*Available data*:
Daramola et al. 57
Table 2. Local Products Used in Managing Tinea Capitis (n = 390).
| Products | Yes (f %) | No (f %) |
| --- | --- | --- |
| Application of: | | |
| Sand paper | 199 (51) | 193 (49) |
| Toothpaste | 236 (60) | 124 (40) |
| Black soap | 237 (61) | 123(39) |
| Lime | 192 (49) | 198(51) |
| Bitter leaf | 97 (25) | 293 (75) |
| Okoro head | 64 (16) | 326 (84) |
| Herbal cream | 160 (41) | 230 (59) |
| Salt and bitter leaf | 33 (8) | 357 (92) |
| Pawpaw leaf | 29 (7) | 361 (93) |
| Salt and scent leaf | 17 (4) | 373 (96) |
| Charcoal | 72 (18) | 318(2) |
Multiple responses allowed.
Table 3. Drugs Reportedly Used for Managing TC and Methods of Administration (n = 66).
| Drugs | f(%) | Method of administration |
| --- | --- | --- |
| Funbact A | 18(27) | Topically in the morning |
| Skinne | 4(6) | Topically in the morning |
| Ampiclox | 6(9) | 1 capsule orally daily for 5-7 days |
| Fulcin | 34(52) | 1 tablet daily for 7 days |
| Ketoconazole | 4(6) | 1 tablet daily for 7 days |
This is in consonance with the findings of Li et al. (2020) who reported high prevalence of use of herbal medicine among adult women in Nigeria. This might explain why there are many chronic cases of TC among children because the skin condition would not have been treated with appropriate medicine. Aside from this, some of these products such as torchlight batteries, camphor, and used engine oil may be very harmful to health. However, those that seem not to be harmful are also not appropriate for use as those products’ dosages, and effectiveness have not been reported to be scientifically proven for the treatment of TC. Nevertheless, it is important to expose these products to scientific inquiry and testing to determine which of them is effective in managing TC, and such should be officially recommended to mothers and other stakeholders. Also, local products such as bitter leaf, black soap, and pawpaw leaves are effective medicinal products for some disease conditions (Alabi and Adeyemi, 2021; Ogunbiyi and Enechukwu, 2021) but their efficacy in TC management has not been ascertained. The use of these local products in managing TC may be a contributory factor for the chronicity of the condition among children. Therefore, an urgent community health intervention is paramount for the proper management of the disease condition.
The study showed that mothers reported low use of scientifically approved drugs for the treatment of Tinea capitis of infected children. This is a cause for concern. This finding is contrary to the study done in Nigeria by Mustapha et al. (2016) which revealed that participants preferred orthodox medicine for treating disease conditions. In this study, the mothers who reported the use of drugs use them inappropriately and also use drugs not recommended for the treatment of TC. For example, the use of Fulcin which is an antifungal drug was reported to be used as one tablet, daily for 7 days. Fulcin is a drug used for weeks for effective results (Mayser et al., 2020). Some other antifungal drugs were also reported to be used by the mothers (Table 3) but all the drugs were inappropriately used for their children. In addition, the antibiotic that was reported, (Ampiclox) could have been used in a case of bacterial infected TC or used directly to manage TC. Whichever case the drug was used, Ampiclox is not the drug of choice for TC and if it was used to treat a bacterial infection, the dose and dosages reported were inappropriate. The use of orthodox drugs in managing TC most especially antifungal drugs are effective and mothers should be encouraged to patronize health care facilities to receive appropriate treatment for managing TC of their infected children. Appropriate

*Task directions*: Using the material above, report each line where "Topically" occurs.

*Answer box*:
| Funbact A | 18(27) | Topically in the morning |
| Skinne | 4(6) | Topically in the morning |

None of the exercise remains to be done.